# [EXERCISE INSTRUCTIONS]
Retype, without alteration, the part of the material that opens with the line containing "order: Fabales" and closes with the final line of the material, including both of these lines.

# [EXTRACTED MATERIAL]
*-*-*

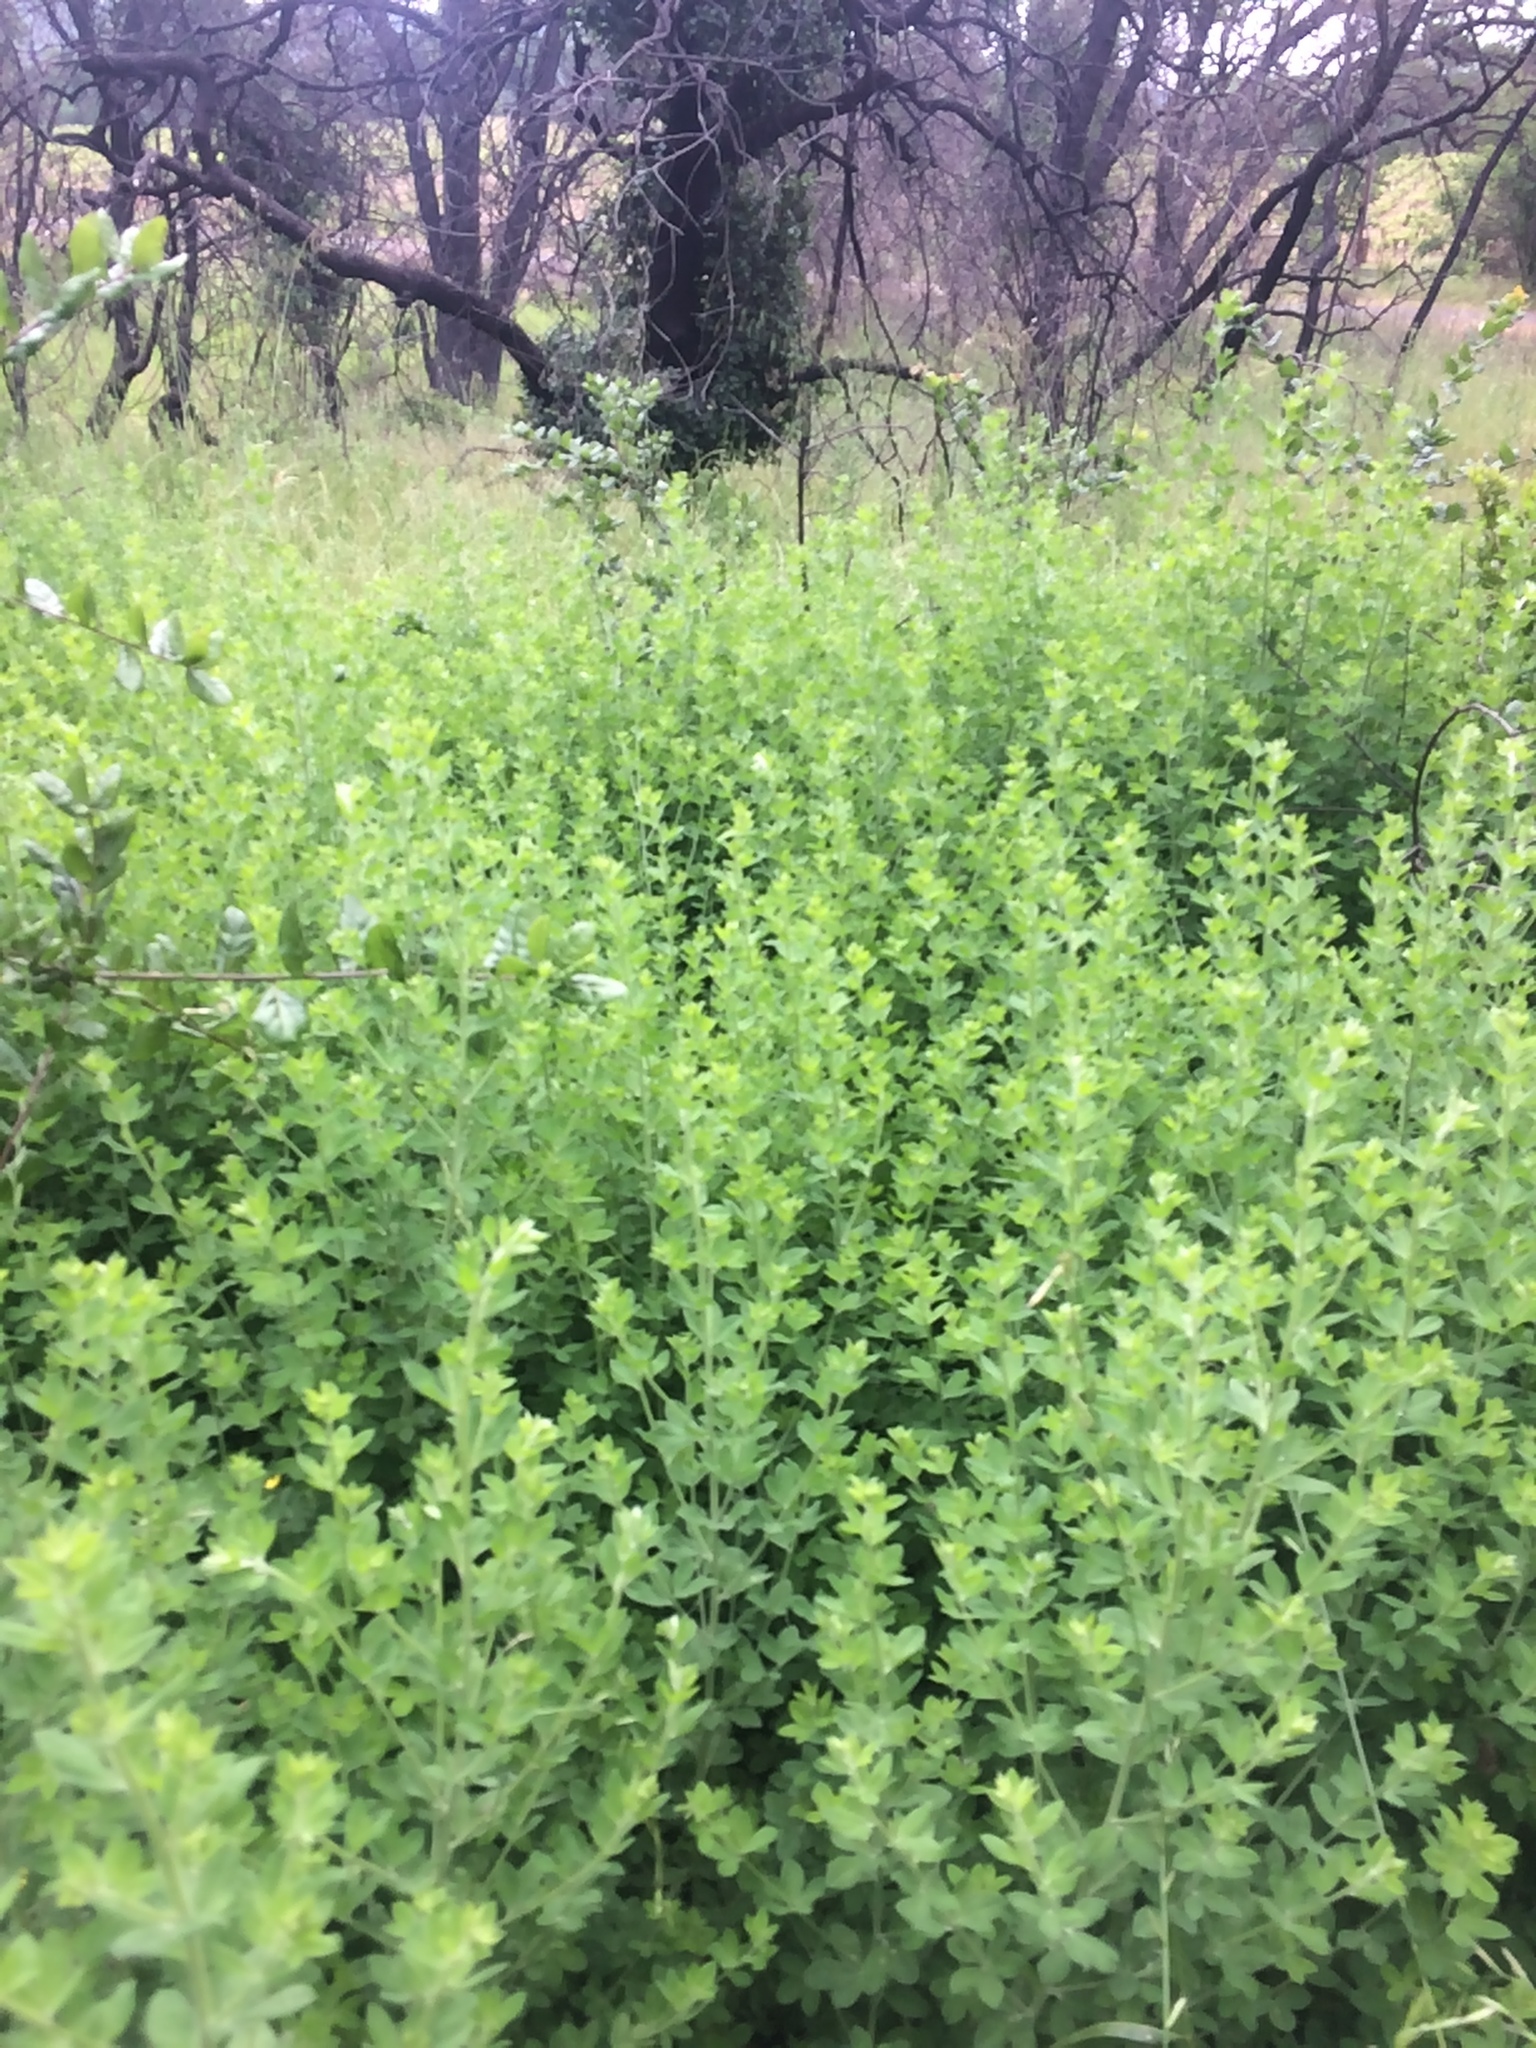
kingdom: Plantae
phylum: Tracheophyta
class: Magnoliopsida
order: Fabales
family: Fabaceae
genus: Genista
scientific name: Genista monspessulana
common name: Montpellier broom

*-*-*

# [EXERCISE OUTPUT]
order: Fabales
family: Fabaceae
genus: Genista
scientific name: Genista monspessulana
common name: Montpellier broom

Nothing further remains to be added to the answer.